◆ **STUDY TEXT**
# Neural Networks on MNIST

This Jupyter notebook explains various approaches for implementing neural networks that recognize digits on [MNIST](http://yann.lecun.com/exdb/mnist/) dataset.

## Preparing the MNIST dataset

Most deep learning frameworks provide APIs for loading famous datasets like MNIST (e.g., `torchvision.datasets.MNIST` in pytorch). The APIs are handy, but hide the important step for preparing a training data for a deep learning framework; when graduating from an example dataset to the real data, we must convert a training data of our interest into the data structure that is acceptable by a deep learning framework.

Data items

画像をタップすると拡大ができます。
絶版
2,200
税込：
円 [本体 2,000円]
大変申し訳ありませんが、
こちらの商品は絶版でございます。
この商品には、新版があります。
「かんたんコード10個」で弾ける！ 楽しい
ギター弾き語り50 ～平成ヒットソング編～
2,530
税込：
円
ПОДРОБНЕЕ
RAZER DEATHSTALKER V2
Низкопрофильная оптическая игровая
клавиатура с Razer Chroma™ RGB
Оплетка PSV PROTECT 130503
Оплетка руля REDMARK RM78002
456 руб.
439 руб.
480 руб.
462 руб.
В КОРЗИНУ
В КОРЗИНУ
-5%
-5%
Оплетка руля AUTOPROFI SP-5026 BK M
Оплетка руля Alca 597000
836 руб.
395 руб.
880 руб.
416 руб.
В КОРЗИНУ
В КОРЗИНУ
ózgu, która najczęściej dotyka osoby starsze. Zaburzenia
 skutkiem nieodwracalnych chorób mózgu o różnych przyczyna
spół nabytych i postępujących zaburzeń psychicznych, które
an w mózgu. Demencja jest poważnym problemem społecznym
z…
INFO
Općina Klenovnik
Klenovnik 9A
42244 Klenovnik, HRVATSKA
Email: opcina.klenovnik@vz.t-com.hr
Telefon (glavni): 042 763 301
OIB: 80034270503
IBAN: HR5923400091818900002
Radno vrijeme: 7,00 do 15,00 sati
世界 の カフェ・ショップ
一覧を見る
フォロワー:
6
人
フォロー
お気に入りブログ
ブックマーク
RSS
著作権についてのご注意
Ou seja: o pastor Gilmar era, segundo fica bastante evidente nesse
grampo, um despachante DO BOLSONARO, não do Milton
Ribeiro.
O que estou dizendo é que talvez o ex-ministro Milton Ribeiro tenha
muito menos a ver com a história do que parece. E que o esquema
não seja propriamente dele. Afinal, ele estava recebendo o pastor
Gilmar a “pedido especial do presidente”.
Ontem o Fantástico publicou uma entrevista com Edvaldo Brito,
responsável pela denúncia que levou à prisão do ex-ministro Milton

◆ **DIRECTIONS**
(1) Reproduce the whole text on neural networks for MNIST word for word.
(2) Transcribe the entries from their first line through the line containing "spół nabytych i", including both ends.
The text and the entries have nothing to do with each other.

◆ **TASK RESPONSES**
(1)
# Neural Networks on MNIST

This Jupyter notebook explains various approaches for implementing neural networks that recognize digits on [MNIST](http://yann.lecun.com/exdb/mnist/) dataset.

## Preparing the MNIST dataset

Most deep learning frameworks provide APIs for loading famous datasets like MNIST (e.g., `torchvision.datasets.MNIST` in pytorch). The APIs are handy, but hide the important step for preparing a training data for a deep learning framework; when graduating from an example dataset to the real data, we must convert a training data of our interest into the data structure that is acceptable by a deep learning framework.

(2)
画像をタップすると拡大ができます。
絶版
2,200
税込：
円 [本体 2,000円]
大変申し訳ありませんが、
こちらの商品は絶版でございます。
この商品には、新版があります。
「かんたんコード10個」で弾ける！ 楽しい
ギター弾き語り50 ～平成ヒットソング編～
2,530
税込：
円
ПОДРОБНЕЕ
RAZER DEATHSTALKER V2
Низкопрофильная оптическая игровая
клавиатура с Razer Chroma™ RGB
Оплетка PSV PROTECT 130503
Оплетка руля REDMARK RM78002
456 руб.
439 руб.
480 руб.
462 руб.
В КОРЗИНУ
В КОРЗИНУ
-5%
-5%
Оплетка руля AUTOPROFI SP-5026 BK M
Оплетка руля Alca 597000
836 руб.
395 руб.
880 руб.
416 руб.
В КОРЗИНУ
В КОРЗИНУ
ózgu, która najczęściej dotyka osoby starsze. Zaburzenia
 skutkiem nieodwracalnych chorób mózgu o różnych przyczyna
spół nabytych i postępujących zaburzeń psychicznych, które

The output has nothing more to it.